• **Problem statement**:
Return all of the entries word for word, but omit the pictures they contain.

• **Record set**:
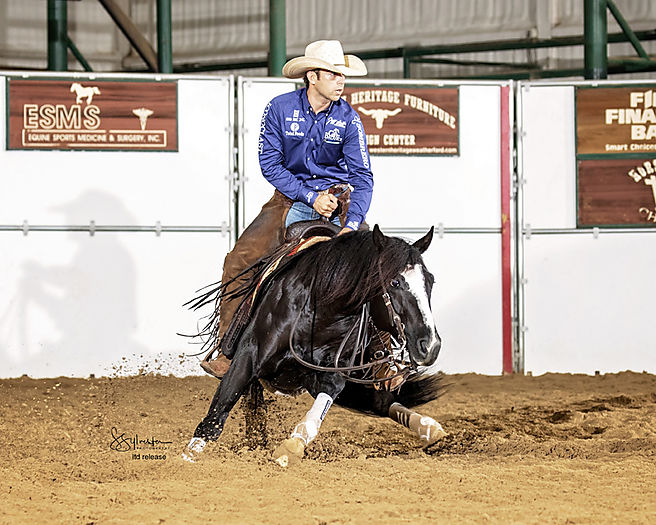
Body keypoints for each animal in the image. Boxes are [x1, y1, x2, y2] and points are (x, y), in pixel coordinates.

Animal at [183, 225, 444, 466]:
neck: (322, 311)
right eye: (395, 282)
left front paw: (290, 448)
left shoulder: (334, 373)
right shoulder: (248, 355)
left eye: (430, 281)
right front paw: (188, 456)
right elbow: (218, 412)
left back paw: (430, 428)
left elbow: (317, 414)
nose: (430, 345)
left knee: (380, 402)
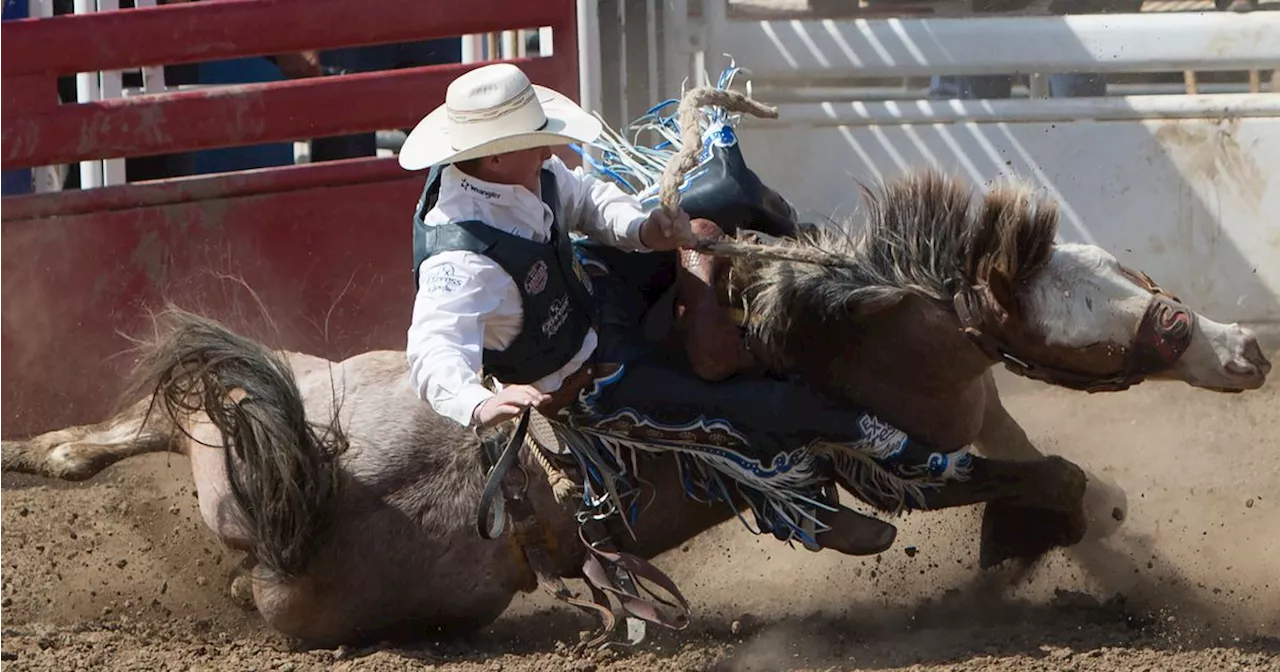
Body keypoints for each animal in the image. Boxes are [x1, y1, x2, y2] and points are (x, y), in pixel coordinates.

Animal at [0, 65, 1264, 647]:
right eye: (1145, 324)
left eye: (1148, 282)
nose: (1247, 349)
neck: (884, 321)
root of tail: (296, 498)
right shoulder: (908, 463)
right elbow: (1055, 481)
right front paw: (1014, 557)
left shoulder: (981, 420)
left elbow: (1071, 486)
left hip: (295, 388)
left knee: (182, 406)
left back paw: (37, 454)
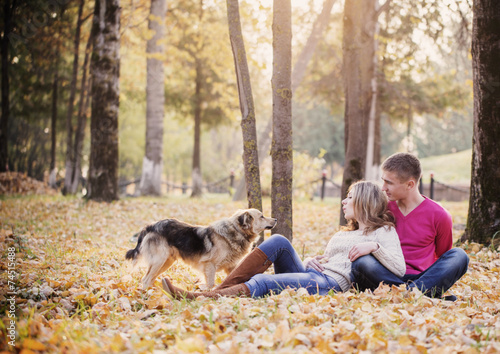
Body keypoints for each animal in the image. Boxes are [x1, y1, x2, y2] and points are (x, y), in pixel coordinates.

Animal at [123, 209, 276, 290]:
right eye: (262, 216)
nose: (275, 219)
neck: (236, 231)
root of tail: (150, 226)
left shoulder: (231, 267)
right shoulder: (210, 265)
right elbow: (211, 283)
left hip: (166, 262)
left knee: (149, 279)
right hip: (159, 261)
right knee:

• **Answer to the exercise**:
Body keypoints for each animal in the image. Boxes are [x1, y1, x2, y2] and points are (x, y), in pixel coordinates.

Animal at [183, 225, 444, 466]:
neck: (322, 311)
right eye: (395, 282)
left front paw: (290, 448)
left shoulder: (334, 373)
right shoulder: (248, 355)
left eye: (430, 281)
right front paw: (188, 456)
right elbow: (218, 412)
left back paw: (430, 428)
left elbow: (317, 414)
nose: (430, 345)
left knee: (380, 402)
Body keypoints for each animal in the image. Boxes are [x1, y1, x2, y2] and points are (x, y), in pixel coordinates.

Animal at [0, 65, 1264, 647]:
right eye: (1145, 324)
left eye: (1148, 282)
nose: (1247, 349)
neck: (884, 321)
root of tail: (296, 498)
right shoulder: (908, 463)
right elbow: (1055, 481)
right front paw: (1014, 557)
left shoulder: (981, 420)
left elbow: (1071, 486)
left hip: (295, 388)
left knee: (182, 406)
left back paw: (37, 454)
Body keypoints for each animal in the image. Boxes are [x1, y1, x2, y2] and points are (x, y), in pixel coordinates.

Animal at [123, 209, 276, 290]:
right eye: (262, 216)
nose: (275, 219)
neck: (236, 231)
root of tail: (150, 226)
left shoulder: (231, 267)
right shoulder: (210, 265)
right elbow: (211, 283)
left hip: (166, 262)
left knee: (149, 279)
right hip: (159, 261)
right knee:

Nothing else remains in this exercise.